Tuesday, January 8, 2019

In Trustees of Dartmouth College v. Town of Hanover, _____ N.H. _____ (2018), decided November 6, 2018, the New Hampshire Supreme Court reversed the decision of the trial court, which had upheld the Hanover Planning Board’s decision denying Dartmouth College’s proposed construction of a new Indoor Practice Facility (“IPF”). Dartmouth sought approval for a 69,860 square foot IPF within the College’s existing athletic complex located in Hanover’s Institutional Zoning District (in which athletic facilities were an allowed use). The Planning Board, in a 4-1 decision, denied the site plan application on the grounds that it: (1) did not conform with the Hanover Master Plan; (2) negatively impacted abutters, the neighborhood, and others; and (3) did not promote the harmonious and aesthetically pleasing development of the town. The trial court upheld the Planning Board’s decision, finding that it was not unreasonable or unlawful.

The Supreme Court, however, overturned the Superior Court’s decision, finding that a reasonable person could not have reached the same decision based on the evidence before the Planning Board. The Supreme Court held that the Planning Board members had improperly denied the College’s site plan application based upon ad hoc reasoning characterized by conclusory statements and personal feelings unsupported by the evidence.

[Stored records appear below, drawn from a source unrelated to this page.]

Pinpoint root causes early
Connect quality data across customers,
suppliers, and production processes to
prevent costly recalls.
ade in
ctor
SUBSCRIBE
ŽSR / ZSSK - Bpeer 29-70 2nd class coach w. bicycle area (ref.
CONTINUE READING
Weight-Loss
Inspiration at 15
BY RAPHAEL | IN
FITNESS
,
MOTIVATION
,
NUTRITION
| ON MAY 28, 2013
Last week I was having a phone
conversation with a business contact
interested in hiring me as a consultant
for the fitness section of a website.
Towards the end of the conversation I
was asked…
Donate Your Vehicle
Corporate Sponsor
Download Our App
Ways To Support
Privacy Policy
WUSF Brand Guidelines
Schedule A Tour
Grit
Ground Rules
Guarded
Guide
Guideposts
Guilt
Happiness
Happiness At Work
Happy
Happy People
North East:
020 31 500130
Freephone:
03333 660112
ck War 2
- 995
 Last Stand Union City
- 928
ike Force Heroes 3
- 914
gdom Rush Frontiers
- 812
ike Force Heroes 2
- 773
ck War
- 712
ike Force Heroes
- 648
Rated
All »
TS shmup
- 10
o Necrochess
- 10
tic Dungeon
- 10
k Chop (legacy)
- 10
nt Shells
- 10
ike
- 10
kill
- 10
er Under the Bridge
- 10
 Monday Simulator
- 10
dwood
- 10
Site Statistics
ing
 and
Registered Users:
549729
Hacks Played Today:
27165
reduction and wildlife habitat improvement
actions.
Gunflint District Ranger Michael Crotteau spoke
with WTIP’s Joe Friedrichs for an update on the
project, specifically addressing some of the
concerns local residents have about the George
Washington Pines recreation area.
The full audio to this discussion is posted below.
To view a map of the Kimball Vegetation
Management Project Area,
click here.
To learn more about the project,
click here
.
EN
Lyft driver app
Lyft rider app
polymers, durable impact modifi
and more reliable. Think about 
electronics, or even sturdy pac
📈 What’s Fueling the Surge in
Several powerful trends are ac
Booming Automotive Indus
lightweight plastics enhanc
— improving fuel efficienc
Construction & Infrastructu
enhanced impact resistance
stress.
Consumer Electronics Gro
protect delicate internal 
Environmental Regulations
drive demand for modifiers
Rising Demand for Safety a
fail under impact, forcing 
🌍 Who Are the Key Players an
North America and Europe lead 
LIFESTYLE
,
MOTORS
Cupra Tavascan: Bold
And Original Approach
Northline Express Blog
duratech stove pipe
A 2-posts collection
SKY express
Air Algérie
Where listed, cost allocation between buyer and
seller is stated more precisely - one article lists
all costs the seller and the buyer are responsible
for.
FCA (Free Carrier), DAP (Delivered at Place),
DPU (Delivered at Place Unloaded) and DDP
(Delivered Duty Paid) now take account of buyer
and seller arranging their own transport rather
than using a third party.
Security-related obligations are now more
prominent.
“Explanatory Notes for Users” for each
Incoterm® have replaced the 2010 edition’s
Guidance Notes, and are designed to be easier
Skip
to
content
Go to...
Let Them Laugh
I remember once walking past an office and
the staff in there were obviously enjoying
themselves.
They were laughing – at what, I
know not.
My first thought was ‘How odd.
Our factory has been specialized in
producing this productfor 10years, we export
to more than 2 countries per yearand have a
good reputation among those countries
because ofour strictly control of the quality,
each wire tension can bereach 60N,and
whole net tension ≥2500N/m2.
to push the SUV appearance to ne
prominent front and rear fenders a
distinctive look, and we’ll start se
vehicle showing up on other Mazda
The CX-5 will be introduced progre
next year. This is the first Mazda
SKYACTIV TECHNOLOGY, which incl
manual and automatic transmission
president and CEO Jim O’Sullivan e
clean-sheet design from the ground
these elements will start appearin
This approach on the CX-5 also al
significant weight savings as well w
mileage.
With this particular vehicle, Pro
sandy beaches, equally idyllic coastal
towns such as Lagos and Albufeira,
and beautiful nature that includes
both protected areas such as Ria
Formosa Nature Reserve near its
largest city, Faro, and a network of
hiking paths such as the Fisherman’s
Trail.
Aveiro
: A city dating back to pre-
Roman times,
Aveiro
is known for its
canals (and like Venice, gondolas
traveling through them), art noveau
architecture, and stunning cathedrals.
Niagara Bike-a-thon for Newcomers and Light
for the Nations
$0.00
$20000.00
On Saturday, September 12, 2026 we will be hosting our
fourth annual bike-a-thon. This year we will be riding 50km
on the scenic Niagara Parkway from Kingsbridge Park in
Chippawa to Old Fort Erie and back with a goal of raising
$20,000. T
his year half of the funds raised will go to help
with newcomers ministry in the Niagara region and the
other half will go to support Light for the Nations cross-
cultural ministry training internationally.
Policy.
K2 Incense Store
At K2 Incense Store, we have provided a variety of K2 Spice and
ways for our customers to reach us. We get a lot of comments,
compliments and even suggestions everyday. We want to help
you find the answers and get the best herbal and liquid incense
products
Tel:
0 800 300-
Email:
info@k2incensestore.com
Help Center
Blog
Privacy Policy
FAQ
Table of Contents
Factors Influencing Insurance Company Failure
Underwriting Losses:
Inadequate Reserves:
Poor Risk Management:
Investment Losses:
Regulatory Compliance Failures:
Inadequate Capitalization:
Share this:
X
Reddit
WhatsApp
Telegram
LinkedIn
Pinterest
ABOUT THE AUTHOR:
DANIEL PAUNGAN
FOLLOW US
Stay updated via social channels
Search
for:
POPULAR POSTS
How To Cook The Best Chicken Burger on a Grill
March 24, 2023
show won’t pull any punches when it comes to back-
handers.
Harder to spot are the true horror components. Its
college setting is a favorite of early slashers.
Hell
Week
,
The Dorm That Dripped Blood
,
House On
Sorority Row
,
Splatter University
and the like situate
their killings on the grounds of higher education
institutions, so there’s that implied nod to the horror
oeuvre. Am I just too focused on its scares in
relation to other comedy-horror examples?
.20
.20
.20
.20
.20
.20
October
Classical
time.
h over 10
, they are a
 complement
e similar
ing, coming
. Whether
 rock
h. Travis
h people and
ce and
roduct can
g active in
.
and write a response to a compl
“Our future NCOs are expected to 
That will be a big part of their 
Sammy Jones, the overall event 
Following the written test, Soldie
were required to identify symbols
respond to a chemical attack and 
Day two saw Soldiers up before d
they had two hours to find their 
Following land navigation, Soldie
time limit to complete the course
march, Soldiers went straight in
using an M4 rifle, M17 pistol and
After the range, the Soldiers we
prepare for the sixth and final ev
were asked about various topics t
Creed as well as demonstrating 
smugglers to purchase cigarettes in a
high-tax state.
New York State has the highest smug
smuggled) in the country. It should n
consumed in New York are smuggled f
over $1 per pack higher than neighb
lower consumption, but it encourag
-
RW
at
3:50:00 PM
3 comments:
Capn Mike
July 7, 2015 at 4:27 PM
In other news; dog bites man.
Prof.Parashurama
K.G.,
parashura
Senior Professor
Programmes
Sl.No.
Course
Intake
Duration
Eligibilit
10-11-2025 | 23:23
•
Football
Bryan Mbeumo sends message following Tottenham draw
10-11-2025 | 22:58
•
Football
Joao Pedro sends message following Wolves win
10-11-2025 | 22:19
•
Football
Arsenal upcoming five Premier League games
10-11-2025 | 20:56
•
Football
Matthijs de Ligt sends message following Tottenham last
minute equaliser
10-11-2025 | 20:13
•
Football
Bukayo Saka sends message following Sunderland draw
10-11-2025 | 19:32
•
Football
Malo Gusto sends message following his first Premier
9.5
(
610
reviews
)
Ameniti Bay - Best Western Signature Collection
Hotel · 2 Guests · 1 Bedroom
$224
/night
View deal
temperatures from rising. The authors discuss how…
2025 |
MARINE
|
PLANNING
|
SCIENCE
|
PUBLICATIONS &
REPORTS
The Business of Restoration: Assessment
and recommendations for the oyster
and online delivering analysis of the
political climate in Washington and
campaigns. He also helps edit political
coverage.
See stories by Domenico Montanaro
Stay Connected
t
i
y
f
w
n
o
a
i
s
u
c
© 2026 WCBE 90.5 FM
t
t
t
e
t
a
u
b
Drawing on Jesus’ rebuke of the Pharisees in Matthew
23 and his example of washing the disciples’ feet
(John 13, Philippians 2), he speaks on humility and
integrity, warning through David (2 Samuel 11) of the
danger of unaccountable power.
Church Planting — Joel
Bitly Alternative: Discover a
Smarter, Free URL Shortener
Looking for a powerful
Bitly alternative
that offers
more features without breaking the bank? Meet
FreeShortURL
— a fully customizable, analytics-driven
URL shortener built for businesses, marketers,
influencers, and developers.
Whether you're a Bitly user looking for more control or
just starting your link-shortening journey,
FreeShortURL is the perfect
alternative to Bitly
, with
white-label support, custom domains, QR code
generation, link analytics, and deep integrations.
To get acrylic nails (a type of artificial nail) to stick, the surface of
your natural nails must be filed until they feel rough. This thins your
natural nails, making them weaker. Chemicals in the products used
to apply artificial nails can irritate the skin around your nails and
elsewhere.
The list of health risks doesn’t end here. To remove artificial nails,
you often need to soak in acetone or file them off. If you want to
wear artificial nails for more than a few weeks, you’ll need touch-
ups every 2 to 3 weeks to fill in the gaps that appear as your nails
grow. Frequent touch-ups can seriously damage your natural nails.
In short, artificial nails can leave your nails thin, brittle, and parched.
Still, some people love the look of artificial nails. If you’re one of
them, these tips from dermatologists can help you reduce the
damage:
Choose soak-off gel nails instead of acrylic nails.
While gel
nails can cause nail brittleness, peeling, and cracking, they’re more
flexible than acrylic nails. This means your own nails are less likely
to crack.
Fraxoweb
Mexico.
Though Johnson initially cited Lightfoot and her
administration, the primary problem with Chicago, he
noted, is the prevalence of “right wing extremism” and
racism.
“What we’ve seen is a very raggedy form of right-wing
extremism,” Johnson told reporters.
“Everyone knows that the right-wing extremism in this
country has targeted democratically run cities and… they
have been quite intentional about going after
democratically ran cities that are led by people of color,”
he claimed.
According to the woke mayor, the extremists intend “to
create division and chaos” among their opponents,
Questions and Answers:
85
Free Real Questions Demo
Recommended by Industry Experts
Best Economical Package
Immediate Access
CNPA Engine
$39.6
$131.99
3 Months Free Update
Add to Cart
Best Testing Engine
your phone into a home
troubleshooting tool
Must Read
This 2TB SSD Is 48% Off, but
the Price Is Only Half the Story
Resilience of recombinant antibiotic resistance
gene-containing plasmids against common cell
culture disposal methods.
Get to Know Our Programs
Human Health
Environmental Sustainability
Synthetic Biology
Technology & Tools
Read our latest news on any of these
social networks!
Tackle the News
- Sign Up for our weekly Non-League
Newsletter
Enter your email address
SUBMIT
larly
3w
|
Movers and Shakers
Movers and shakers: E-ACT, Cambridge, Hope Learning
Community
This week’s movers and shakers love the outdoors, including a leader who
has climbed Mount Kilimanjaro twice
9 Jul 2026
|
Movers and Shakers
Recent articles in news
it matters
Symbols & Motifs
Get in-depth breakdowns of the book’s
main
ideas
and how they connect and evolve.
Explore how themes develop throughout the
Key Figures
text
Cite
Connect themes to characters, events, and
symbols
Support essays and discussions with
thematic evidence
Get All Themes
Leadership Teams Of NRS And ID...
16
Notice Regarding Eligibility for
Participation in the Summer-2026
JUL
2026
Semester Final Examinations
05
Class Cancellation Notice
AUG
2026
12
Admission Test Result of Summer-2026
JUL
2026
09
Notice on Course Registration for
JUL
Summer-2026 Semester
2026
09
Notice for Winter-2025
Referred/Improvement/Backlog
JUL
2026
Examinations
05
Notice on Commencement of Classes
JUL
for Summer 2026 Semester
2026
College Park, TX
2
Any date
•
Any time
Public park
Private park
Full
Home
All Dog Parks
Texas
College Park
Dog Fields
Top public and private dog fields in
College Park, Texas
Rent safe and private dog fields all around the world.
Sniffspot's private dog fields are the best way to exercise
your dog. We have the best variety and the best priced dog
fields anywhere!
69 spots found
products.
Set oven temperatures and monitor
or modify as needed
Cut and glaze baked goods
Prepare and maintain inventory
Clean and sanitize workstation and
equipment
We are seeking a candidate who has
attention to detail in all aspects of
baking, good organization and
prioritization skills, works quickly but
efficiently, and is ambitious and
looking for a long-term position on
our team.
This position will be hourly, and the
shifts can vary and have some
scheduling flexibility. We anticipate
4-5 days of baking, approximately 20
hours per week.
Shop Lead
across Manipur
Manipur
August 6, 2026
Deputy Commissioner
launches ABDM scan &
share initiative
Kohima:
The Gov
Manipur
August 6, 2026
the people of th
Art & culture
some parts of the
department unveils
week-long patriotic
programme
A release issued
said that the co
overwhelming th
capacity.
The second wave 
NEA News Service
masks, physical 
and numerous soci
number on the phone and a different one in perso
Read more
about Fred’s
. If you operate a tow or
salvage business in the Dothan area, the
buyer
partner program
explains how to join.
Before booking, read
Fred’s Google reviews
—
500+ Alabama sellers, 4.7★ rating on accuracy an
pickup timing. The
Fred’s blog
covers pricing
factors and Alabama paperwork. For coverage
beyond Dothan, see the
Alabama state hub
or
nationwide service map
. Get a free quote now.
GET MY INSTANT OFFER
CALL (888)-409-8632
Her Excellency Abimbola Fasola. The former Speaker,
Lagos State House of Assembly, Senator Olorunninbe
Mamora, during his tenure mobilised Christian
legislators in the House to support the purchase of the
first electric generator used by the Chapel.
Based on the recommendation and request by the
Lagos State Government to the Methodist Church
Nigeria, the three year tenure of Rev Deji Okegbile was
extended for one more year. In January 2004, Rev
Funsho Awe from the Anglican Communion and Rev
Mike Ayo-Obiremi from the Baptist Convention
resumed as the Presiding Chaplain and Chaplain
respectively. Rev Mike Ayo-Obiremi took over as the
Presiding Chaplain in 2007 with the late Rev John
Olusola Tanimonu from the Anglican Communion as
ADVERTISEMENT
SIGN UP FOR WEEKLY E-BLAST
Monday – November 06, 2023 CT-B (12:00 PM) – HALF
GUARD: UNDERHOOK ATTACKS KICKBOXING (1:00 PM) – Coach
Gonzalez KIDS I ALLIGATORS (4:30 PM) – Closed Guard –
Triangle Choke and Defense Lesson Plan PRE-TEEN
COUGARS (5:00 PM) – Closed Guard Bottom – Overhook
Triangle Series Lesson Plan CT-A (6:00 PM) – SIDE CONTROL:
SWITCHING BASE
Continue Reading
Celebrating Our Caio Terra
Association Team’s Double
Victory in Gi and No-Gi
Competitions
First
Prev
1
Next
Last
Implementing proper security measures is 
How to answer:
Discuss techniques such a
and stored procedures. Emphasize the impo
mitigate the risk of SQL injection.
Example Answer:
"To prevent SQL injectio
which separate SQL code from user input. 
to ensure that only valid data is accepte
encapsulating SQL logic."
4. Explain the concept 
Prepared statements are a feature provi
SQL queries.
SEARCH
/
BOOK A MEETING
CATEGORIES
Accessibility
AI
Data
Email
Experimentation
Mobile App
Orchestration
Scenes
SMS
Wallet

The case provides a number of issues for planning board members to consider when they are reviewing a site plan application, including the following:
  1. Though a planning board is entitled to rely in part on its members’ own judgment and experience when acting upon a site plan application, the decision cannot be based solely upon personal opinions or “vague concerns” of its members.
  2. Although on appeal a planning board’s factual findings are considered prima facie lawful and unreasonable, personal opinions and vague concerns are not factfinding entitled to deference.
  3. A planning board cannot deny a proposed use simply because its members do not feel that the use is appropriate, where the use is allowed in the applicable zoning district.
  4. A planning board cannot deny an application based upon general concerns if specific standards in the zoning ordinance addressing those concerns have been met. (For example, the Hanover Planning Board had denied the proposed IPF on the ground that it was too large and imposing, despite the building’s compliance with the zoning ordinance’s specific provisions relating to a structure’s height and size.)
  5. If a use is permitted by the zoning ordinance, it cannot be barred by the site review process unless the use would create unusual public health, safety, or welfare concerns.
The case signals a subtle shift in the New Hampshire Supreme Court in favor of individual property rights (versus a planning board’s regulatory authority). This does not mean that a planning board cannot impose conditions that are reasonably designed to promote the public health, safety, or welfare. But where a proposed project meets the objective requirements of the zoning ordinance, a planning board must base a denial of that project upon specific facts showing a substantial risk of harm to the public health, safety, or welfare.